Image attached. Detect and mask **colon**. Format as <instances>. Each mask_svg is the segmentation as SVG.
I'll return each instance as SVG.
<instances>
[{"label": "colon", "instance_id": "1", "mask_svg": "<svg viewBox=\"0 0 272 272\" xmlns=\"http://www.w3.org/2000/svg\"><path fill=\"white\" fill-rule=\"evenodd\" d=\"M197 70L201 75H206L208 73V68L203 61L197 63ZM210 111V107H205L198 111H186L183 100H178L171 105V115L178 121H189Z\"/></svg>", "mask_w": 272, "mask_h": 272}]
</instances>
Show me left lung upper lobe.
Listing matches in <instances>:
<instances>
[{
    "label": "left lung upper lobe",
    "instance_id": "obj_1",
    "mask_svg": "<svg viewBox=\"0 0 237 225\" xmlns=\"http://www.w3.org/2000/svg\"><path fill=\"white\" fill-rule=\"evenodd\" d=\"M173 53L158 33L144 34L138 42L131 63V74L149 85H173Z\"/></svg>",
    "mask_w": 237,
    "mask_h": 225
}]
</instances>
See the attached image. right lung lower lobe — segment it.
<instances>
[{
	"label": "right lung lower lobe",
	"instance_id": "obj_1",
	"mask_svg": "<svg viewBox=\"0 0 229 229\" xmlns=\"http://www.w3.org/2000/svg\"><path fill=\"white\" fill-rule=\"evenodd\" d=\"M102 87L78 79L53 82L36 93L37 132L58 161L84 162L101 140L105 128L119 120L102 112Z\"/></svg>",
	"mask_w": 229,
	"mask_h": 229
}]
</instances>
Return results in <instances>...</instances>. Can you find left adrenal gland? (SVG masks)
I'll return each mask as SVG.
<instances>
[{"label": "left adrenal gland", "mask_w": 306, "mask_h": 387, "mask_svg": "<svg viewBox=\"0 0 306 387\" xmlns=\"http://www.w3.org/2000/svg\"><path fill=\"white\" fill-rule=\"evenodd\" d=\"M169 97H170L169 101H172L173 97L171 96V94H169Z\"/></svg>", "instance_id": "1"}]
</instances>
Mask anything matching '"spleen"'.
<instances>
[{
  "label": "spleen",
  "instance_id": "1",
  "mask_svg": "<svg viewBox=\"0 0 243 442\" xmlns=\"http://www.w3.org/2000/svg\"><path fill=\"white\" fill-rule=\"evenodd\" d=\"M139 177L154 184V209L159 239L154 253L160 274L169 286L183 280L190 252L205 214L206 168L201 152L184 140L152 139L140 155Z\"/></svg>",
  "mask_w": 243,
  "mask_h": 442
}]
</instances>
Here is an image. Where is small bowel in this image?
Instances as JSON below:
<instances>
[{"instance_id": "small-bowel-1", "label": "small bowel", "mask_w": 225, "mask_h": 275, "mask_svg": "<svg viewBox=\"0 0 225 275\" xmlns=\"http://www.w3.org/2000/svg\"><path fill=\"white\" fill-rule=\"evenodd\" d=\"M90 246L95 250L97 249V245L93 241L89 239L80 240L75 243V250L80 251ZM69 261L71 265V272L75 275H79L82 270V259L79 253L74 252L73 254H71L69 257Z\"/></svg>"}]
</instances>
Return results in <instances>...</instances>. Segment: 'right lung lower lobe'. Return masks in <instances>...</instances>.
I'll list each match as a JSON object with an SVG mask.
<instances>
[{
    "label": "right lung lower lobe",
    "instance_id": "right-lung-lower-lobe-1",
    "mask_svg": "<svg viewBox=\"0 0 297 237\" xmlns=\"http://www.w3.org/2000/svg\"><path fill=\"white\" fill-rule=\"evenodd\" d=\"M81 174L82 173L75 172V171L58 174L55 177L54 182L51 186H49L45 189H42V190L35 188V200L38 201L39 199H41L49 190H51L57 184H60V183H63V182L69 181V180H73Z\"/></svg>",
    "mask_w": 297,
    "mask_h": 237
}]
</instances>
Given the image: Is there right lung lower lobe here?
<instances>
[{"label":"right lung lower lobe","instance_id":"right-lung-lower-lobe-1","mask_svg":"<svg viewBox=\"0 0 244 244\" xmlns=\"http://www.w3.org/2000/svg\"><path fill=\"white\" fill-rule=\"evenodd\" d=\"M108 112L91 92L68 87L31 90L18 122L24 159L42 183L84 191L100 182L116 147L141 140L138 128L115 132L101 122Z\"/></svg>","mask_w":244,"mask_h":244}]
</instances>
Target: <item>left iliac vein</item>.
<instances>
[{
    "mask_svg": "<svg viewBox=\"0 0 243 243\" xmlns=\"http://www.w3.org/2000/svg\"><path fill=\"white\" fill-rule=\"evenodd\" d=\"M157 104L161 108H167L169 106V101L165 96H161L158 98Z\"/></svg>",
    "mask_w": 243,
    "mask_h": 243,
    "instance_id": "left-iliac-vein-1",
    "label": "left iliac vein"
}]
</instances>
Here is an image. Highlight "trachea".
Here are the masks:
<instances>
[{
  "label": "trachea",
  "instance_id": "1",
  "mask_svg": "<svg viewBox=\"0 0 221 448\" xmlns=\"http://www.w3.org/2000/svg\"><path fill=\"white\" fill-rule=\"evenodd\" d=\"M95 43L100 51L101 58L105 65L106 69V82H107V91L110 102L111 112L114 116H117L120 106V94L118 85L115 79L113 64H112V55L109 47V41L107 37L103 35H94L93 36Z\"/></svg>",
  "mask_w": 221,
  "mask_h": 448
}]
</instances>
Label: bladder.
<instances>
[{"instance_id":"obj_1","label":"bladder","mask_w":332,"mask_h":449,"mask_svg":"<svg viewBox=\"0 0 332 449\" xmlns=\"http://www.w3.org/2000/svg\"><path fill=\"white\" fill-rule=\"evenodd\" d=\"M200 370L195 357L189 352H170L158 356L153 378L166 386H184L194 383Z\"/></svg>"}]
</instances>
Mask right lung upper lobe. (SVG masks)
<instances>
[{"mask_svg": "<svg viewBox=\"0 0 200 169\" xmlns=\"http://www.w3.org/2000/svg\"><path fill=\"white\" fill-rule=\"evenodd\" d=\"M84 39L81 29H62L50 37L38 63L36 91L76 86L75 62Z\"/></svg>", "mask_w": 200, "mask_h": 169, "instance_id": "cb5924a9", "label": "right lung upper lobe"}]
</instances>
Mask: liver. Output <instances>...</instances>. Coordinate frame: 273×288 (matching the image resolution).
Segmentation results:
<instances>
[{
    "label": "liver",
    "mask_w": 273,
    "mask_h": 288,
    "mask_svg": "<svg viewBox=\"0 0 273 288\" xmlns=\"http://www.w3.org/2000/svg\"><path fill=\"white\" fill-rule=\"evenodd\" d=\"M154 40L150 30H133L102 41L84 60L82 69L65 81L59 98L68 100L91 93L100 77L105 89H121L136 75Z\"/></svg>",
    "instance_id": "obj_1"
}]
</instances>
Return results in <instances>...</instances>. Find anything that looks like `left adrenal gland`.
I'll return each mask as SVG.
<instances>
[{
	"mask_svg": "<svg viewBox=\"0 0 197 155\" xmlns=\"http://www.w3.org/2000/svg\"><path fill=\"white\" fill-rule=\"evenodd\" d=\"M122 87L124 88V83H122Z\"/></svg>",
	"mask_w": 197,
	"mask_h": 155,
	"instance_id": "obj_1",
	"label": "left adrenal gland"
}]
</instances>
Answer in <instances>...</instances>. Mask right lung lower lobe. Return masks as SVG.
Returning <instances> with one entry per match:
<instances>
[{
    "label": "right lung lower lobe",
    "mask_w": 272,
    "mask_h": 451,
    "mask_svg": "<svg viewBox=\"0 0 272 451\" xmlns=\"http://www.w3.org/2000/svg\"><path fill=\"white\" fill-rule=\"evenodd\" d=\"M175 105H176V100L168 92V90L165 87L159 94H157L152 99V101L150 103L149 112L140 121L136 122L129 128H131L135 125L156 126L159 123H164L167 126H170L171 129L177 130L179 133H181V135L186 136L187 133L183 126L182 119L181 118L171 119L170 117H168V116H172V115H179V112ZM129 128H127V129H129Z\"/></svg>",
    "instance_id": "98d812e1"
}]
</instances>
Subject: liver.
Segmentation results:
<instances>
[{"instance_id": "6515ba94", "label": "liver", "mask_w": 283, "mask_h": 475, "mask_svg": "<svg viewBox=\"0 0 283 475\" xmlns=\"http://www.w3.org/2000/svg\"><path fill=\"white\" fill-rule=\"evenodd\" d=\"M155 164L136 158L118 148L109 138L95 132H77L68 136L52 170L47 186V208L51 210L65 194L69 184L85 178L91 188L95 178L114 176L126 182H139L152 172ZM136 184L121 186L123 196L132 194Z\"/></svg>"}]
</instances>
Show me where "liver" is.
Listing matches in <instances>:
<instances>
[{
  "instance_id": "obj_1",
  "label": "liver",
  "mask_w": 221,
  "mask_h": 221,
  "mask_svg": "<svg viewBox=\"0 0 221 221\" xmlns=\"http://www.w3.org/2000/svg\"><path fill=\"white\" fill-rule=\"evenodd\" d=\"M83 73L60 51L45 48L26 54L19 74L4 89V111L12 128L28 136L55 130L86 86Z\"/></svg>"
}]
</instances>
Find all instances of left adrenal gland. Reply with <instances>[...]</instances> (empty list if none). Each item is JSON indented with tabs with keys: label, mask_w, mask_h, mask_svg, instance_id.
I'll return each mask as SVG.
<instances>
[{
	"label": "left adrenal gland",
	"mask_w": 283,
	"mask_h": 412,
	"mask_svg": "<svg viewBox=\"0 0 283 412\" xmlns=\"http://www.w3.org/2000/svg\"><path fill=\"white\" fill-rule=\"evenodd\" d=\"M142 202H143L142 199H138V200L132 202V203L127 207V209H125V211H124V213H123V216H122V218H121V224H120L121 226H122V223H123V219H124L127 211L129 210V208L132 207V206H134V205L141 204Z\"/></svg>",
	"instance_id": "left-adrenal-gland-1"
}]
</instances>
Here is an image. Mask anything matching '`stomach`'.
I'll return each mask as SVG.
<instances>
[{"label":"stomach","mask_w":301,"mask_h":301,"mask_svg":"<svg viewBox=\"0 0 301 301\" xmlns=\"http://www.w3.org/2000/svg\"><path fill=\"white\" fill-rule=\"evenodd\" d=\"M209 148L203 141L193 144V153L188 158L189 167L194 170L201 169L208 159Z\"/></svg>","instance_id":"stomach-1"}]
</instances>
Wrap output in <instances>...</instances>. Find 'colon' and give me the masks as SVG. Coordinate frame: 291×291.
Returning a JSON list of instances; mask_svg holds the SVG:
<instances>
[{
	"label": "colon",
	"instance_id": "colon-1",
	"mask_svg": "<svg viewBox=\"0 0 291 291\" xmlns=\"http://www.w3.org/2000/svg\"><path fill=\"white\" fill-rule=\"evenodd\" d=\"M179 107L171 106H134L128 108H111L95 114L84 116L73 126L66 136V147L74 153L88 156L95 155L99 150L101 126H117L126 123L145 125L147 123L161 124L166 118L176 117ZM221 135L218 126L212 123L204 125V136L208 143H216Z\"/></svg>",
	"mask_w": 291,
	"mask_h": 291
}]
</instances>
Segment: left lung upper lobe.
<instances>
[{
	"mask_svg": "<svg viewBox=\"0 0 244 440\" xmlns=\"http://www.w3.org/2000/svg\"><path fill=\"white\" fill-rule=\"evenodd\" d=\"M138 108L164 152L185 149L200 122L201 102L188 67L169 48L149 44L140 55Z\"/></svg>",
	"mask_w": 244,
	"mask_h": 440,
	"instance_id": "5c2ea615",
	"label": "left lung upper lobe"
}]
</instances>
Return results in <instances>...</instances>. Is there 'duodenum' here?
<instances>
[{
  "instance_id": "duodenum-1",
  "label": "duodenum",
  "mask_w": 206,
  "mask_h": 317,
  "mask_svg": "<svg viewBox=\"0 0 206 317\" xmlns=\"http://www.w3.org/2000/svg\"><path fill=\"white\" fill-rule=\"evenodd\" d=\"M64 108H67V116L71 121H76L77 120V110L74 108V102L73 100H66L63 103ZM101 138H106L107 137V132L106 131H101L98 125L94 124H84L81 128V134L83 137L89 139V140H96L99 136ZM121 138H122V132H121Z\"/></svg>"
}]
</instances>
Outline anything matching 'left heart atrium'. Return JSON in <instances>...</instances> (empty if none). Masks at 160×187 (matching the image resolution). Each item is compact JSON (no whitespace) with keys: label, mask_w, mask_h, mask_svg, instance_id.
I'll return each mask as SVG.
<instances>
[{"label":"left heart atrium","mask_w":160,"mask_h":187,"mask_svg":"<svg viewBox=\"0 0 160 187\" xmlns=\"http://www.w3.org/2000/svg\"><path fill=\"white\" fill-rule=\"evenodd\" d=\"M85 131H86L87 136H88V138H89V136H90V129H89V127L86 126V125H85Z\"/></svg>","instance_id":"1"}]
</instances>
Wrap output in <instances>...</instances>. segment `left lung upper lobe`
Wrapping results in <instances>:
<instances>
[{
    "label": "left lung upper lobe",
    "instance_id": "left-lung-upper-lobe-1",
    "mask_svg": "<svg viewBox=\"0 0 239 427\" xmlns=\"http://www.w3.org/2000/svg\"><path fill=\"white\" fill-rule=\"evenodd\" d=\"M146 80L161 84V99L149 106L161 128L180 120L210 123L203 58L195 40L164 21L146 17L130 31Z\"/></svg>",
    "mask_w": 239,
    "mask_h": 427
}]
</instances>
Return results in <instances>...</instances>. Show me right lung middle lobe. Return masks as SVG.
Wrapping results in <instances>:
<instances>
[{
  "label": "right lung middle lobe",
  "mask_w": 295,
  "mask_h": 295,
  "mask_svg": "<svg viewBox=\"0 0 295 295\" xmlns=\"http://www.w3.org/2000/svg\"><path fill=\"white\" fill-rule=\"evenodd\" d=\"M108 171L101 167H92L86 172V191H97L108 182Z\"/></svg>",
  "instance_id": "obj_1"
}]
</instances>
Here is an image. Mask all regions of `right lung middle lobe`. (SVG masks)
====
Short problem: Count the lines of the records above that contain the string "duodenum", treating case as significant, and give only that number.

Exercise response: 3